Or, en réponse, l'Etat espagnol et son allié (tuteur, même !) français décuplent la répression ! Comme SLP, avec des camarades communistes abertzale, l'a annoncé depuis le début... A présent, l'Espagne peut faire arrêter des militant-e-s en France, même si les faits reprochés (comme l'appartenance à une organisation) ne sont nullement pénalisés de ce côté des Pyrénées... C'est la plus haute autorité judiciaire bleu-blanc-rouge qui le dit !
Ceci, au contraire de ce qu'avaient fait John Major et Tony Blair en Irlande, au milieu des années 90, face à l'offre de "négociations" de l'IRA/Sinn Fein, lui aussi usé par des décennies de lutte sans succès.
Il y a selon nous plusieurs raisons à cela :
- Le milieu des années 90 était une période de relative "reprise" de l'accumulation capitaliste, après la défaite du révisionnisme soviétique et de son "bloc" (passé aux impérialistes occidentaux) ;
- L'impérialisme britannique repose sur une métropole (l'Angleterre, et surtout le Sud de celle-ci avec Londres) entourée d'un ensemble de possessions aux statuts variés. L'Angleterre peut très facilement modifier le statut de ces possessions, "décoloniser" pour néo-coloniser, sans perdre sa domination...
- Le Home Rule (gouvernement autochtone) est culturellement très ancré dans l'impérialisme britannique, ils l'appliquent même pour leurs minorités nationales en Angleterre même ("leaders communautaires").
Au contraire :
- Nous sommes maintenant (depuis 2 ans) dans la phase terminale de la crise générale du capitalisme, commencée au début des années 70 ;
- L'Etat espagnol, ou devrait-on dire le "système Espagne", a accordé le maximum d'autonomie qu'il pouvait au Pays Basque, comme à la Catalogne. Il ne peut pas aller plus loin. Tout simplement, parce que son capitalisme même repose sur un PACTE entre plusieurs bourgeoisies, dont les capitalismes basque et catalan sont les moteurs...

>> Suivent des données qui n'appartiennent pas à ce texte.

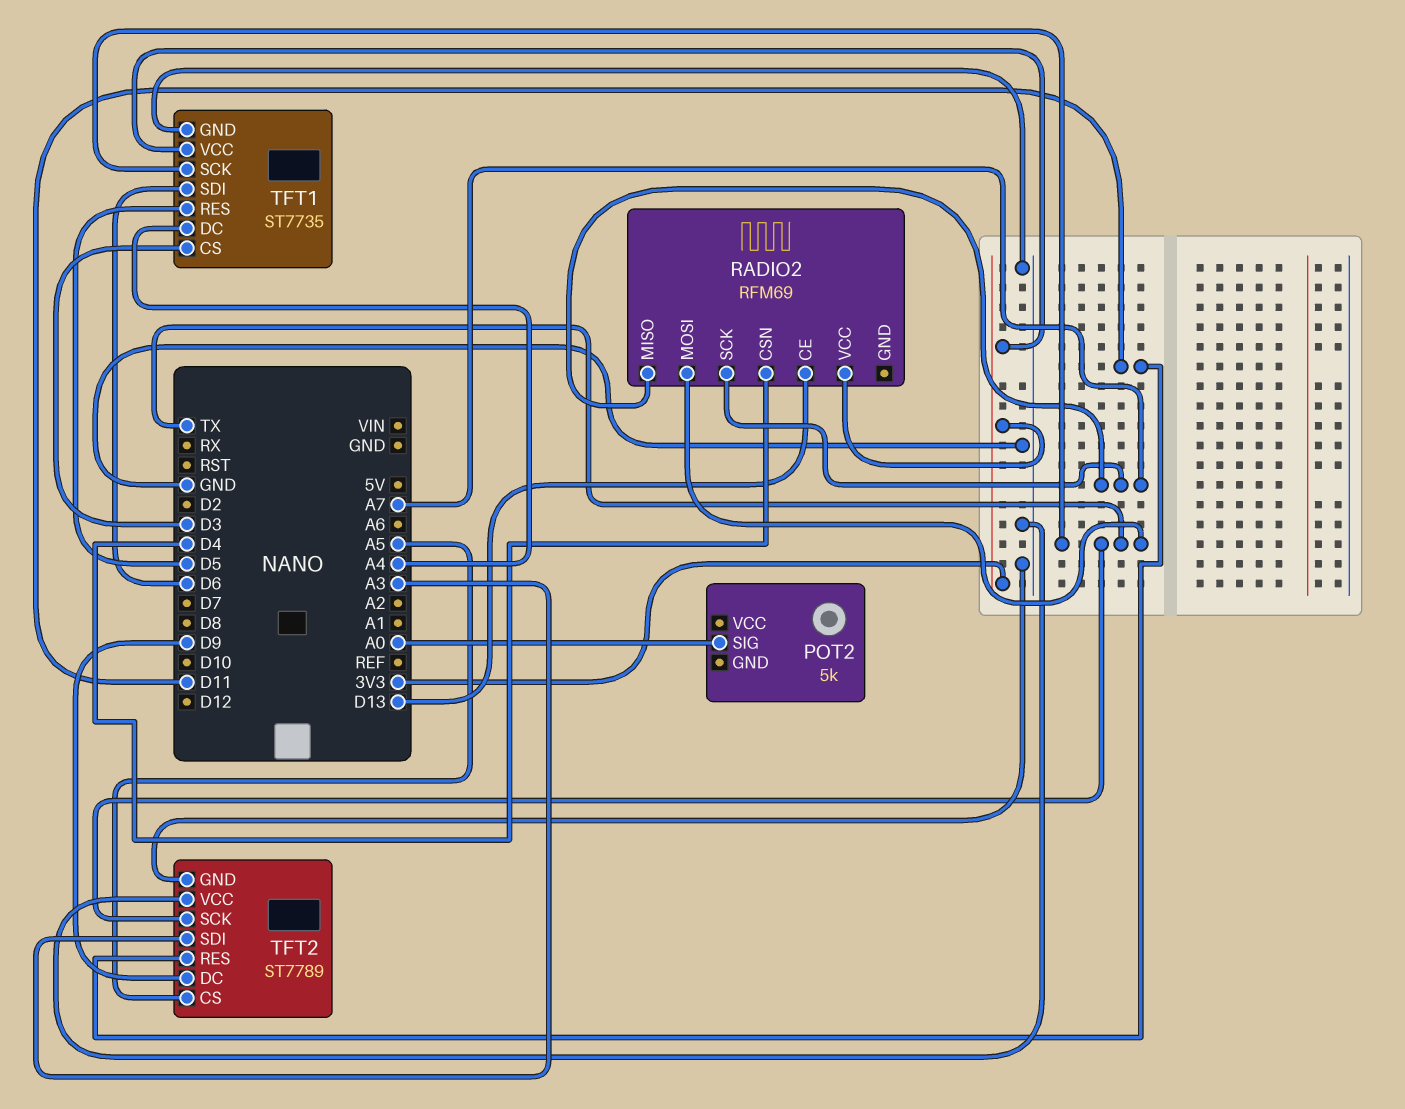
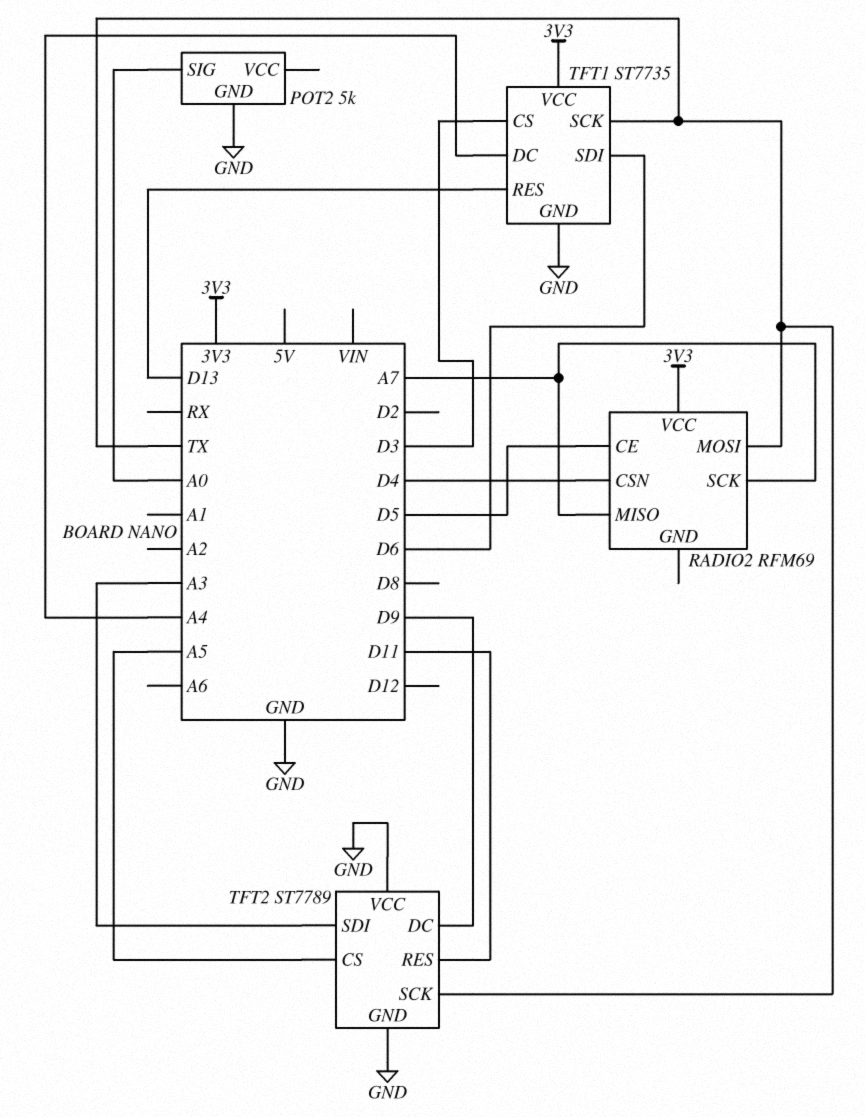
POT2 pin GND: none -> GND
RADIO2 pin CE: D13 -> D5
TFT1 pin RES: D5 -> D13

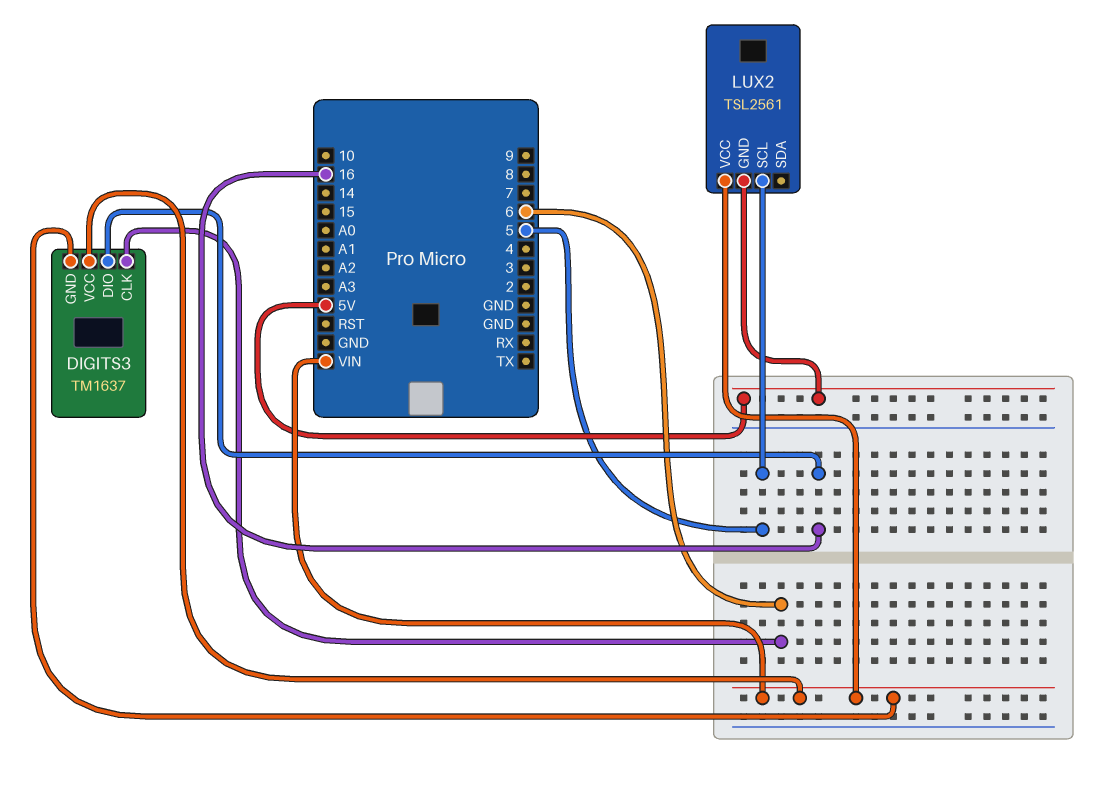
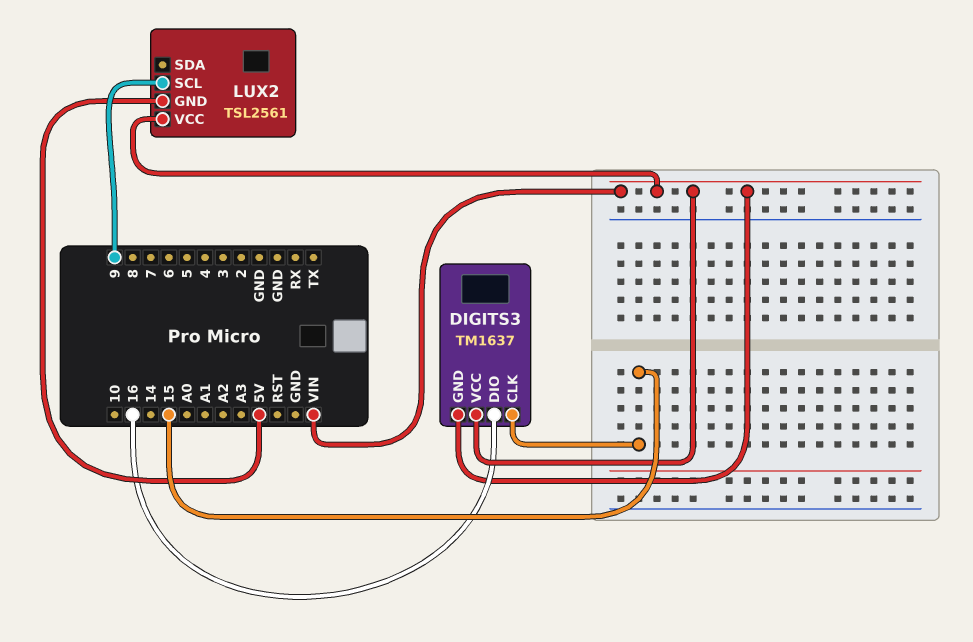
DIGITS3 pin CLK: 6 -> 15
LUX2 pin SCL: 5 -> 9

- Côté "français", les raisons sont plus subjectives mais non moins importantes : la "République une et indivisible" est un pilier de l'idéologie nationale. Développée par la bourgeoisie lors de la Révolution industrielle et renforcée à l'époque impérialiste (IIIe République), cette idéologie s'est muée en force matérielle. Elle assure la position du Grand Capital monopoliste face à la moyenne bourgeoisie "locale" et aux masses populaires (prolétariat, paysannerie, petite-bourgeoisie).
Donc, il n'est pas possible aux "systèmes" France et Espagne de négocier sur la question basque : il en va de leur existence même. La main tendue de la gauche abertzale est condamnée à ne recevoir que des coups de bâton.
Au contraire, il faut assumer l'antagonisme, la ligne populaire sous direction prolétarienne, le Pouvoir du Peuple contre le Pouvoir de la bourgeoisie BBR et de la "coalition bourgeoise" rouge-jaune-rouge, il faut assumer non pas le nationalisme mais le "libérationisme" : la libération TOTALE, nationale, démocratique ET sociale du Peuple basque, en lien dialectique avec celle de toute l'humanité opprimée/exploitée.
Ceci n'est pas une "critique", mais au contraire le plus grand service à rendre, en tant que communistes solidaires, à la GLORIEUSE ET JUSTE cause basque, à Aurore Martin et tou-te-s ses camarades.